Article ID: | iaor2006203 |
Country: | Finland |
Volume: | 38 |
Issue: | 3 |
Start Page Number: | 319 |
End Page Number: | 332 |
Publication Date: | Jan 2004 |
Journal: | Silva Fennica |
Authors: | Heinonen Tero, Pukkala Timo |
Keywords: | heuristics, optimization: simulated annealing, programming: integer, programming: multiple criteria |
This study presents a comparison of the performance of four heuristic techniques with one- and two-compartment neighbourhoods in harvest scheduling problems including a spatial objective variable. The tested heuristics were random ascent, Hero, simulated annealing and tabu search. All methods seek better solutions by inspecting the neighbourhood solutions, which are combinations that can be obtained by changing the treatment schedule in one (one-compartment neighbourhood) or two (two-compartment neighbourhood) compartments. The methods and neighbourhoods were examined in one artifical and four real landscapes ranging from 700 to 981 ha in size. The landscapes had 608 to 900 stand compartments, and the examined planning problems had 2986 and 4773 binary decision variables. The objective function was a multi-objective utility function. The spatial objective variable was the percentage of compartment boundary that joins two compartments, both of which are to be cut during the same 20-year period. The non-spatial objectives were net incomes of three consecutive 20-year management periods and the remaining growing stock volume at the end of the third 20-year period. In another problem formulation, the total harvest of the first 20-year period was used as an objective variable together with the spatial objective.
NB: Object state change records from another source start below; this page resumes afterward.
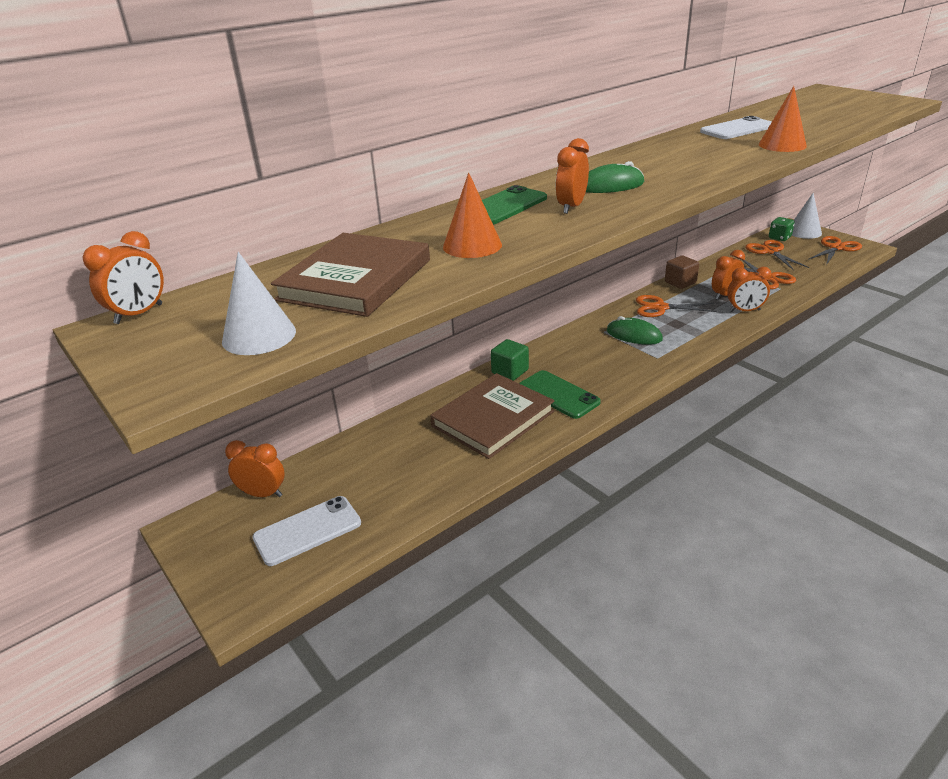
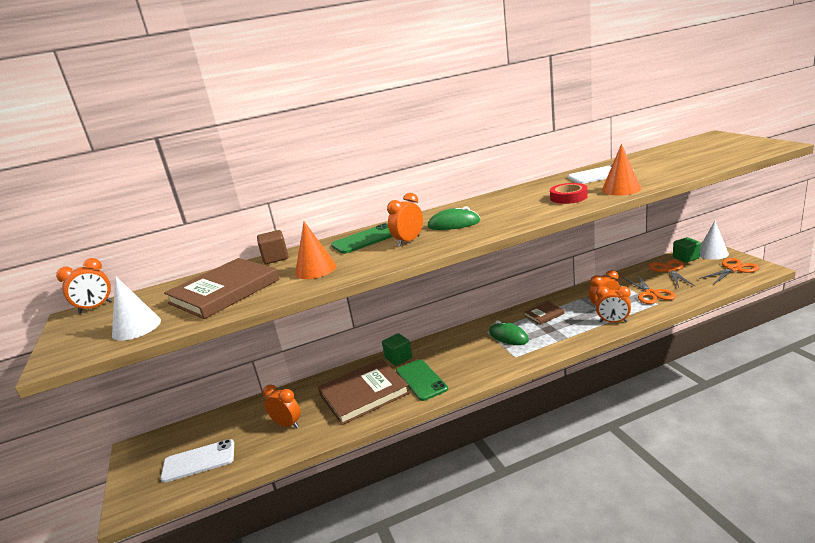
camera: 20 degrees right, 10 degrees down
orange clock [225,440,285,497] -> orange clock moved to [263,385,301,428]
orange scissors [636,295,717,317] -> brown book [524,301,565,325]
brown cube [665,256,699,289] -> brown cube moved to [257,230,288,264]
green dice [769,217,795,241] -> green cube [673,237,701,263]
none -> red tape [550,183,588,204]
The results showed that a two-compartment neighbourhood was systematically and often clearly better than a one-compartment neighbourhood. The improvements were greatest with the simplest heuristics, random ascent and Hero. Of the four heuristics, tabu search and simulated appealing proved to be the best methods, but with a two-compartment neighbourhood the differences between methods were negligible.